By 1912 the congregation had grown to 12 adult members, officially joined the Southern Baptist Convention of churches, and called the Rev. Samuel S. Gibson to be its first pastor. By 1914 the church had grown to an average attendance of 33 and had built its first sanctuary adjacent to the present site of Kraeer Funeral Home. The church was doing well until blown down by the huge “killer” hurricane of 1928. However, by 1932, a second church capable of seating 75 was constructed in the 700 block of S.E. 2nd Street across the street from Deerfield Elementary School. My parents, Marlin and Lorena Eller, joined the church in 1934, when both were 18 years of age. They were baptized in the nearby Hillsboro River, which was the custom then because the small church building did not yet have a baptismal pool.
On New Year’s Day, January 1, 1941, prisoners from the local jail were being used to clean the city cemetery behind the church.

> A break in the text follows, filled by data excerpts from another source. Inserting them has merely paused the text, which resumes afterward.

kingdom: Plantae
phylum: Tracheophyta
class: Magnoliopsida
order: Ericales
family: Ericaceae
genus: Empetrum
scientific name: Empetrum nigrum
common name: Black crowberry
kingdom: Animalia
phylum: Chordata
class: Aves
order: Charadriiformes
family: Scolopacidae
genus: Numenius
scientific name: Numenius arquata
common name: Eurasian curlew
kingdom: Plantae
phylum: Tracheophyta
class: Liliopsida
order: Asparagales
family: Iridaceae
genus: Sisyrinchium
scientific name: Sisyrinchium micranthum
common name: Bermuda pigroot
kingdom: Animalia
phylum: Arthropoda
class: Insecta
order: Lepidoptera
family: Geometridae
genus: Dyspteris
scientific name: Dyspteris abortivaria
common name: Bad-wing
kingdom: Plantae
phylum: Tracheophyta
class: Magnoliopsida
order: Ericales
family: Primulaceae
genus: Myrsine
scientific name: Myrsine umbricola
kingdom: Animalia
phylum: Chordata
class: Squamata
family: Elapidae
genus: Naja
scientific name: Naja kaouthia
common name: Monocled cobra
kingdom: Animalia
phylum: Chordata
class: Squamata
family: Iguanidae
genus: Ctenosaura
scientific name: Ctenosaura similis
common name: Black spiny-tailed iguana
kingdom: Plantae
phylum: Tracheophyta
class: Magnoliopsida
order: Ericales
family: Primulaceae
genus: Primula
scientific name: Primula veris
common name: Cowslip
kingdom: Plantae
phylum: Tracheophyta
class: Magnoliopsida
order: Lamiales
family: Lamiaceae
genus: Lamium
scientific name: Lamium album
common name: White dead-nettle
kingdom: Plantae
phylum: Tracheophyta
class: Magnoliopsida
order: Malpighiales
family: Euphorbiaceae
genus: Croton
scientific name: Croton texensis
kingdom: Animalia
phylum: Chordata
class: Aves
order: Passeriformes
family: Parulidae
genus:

It must have been cold because they made a fire from the palm fronds they had gathered to keep warm. A sudden wind came up and blew fire debris onto the dry wooden shingle roof of the church, causing it to catch on fire. With their church badly damaged, the congregation decided to build a new, larger church to seat 200 people next door, and repair the old church and use it as a parsonage. This worked until 1960, when the congregation had outgrown that church and built the present church to seat 500, plus a large gym and Christian Life Center.
Meanwhile, Presbyterians and other faiths were coming to Deerfield. David H. Cosby, Sr. from New Jersey arrived in the mid 1930’s with his wife from Ocala, Florida. They had both worked for AT & T and apparently knew how property could be obtained for rights of way and other purposes. The effect of the 1928 hurricane and the depression that followed here meant that many people owning property locally could not pay their ad valorem (property) taxes. When ad valorem taxes are not paid on a piece of property, the county government allows others to pay the taxes with an interest charge added, and get a tax lien on the property. If the taxes and interest are not paid within about three years, the government allows the owner of the tax lien to go through a legal process, which allows them to ultimately get clear ownership of the property. David Cosby, an expert at this, was very interested in Deerfield’s beach area, and essentially arranged to buy most of it through the tax lien process within a few years. He developed the shopping Center in the “S” curve on A1A, but sold most of the rest of the beach to others for millions in profits over the ensuing years.
A devout Presbyterian, he donated the land in 1944 for the Presbyterian Church to be built on the beach, and became one of the first elders. The first church building was completed in 1948 and is now named Briggs Hall, after the Rev. Arland Briggs and his wife, Margaret, who served there from 1952-1981.
In 1974, Dr. Briggs gave recognition to four charter members after 30 years of church membership. Three of them: Susanne Glattli Anderson, Bertha Glattli Cosby, and Barbara Glattli Morrison, are related to our family, the Eller family, through the marriage of my son, Dana to their grandniece: Heather Glattli Eller.